▶ **REQUIREMENT**
Reproduce the lines below without alteration, starting at the line that contains "Document page, 1654x1241 pixels." and ending with the final line.

[Begin SUPPLIED DATA]

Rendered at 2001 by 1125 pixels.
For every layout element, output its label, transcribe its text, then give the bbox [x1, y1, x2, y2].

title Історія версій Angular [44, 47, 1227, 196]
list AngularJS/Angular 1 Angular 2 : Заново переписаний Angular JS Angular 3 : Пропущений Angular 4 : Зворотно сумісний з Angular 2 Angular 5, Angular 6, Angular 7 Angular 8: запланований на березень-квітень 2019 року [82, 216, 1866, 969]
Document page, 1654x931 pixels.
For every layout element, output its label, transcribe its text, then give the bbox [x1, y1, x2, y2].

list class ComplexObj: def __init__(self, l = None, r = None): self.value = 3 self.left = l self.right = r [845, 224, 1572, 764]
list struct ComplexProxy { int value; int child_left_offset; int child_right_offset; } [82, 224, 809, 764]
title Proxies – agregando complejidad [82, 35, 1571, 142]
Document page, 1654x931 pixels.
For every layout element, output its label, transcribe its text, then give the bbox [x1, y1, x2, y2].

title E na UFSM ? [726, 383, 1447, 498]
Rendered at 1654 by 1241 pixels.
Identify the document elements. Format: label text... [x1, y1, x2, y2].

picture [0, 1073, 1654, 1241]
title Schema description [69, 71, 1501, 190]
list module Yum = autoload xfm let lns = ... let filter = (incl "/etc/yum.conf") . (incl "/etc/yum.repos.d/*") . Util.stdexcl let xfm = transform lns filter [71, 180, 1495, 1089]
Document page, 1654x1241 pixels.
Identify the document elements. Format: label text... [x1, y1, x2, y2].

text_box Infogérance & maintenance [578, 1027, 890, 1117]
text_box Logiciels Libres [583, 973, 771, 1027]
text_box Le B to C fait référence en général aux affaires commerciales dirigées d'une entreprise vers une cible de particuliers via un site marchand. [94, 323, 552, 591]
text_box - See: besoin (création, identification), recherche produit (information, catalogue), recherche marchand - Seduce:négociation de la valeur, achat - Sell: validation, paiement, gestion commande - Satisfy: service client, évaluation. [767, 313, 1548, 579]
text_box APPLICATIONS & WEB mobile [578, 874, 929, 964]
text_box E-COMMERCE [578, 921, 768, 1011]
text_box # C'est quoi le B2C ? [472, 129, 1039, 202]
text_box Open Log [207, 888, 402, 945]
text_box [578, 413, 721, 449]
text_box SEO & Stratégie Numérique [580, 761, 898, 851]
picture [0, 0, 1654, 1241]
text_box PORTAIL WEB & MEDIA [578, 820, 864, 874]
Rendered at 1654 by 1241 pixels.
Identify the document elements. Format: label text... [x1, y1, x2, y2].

[End SUPPLIED DATA]

▶ **RESULT OF THE TASK**
Document page, 1654x1241 pixels.
Identify the document elements. Format: label text... [x1, y1, x2, y2].

text_box Infogérance & maintenance [578, 1027, 890, 1117]
text_box Logiciels Libres [583, 973, 771, 1027]
text_box Le B to C fait référence en général aux affaires commerciales dirigées d'une entreprise vers une cible de particuliers via un site marchand. [94, 323, 552, 591]
text_box - See: besoin (création, identification), recherche produit (information, catalogue), recherche marchand - Seduce:négociation de la valeur, achat - Sell: validation, paiement, gestion commande - Satisfy: service client, évaluation. [767, 313, 1548, 579]
text_box APPLICATIONS & WEB mobile [578, 874, 929, 964]
text_box E-COMMERCE [578, 921, 768, 1011]
text_box # C'est quoi le B2C ? [472, 129, 1039, 202]
text_box Open Log [207, 888, 402, 945]
text_box [578, 413, 721, 449]
text_box SEO & Stratégie Numérique [580, 761, 898, 851]
picture [0, 0, 1654, 1241]
text_box PORTAIL WEB & MEDIA [578, 820, 864, 874]
Rendered at 1654 by 1241 pixels.
Identify the document elements. Format: label text... [x1, y1, x2, y2].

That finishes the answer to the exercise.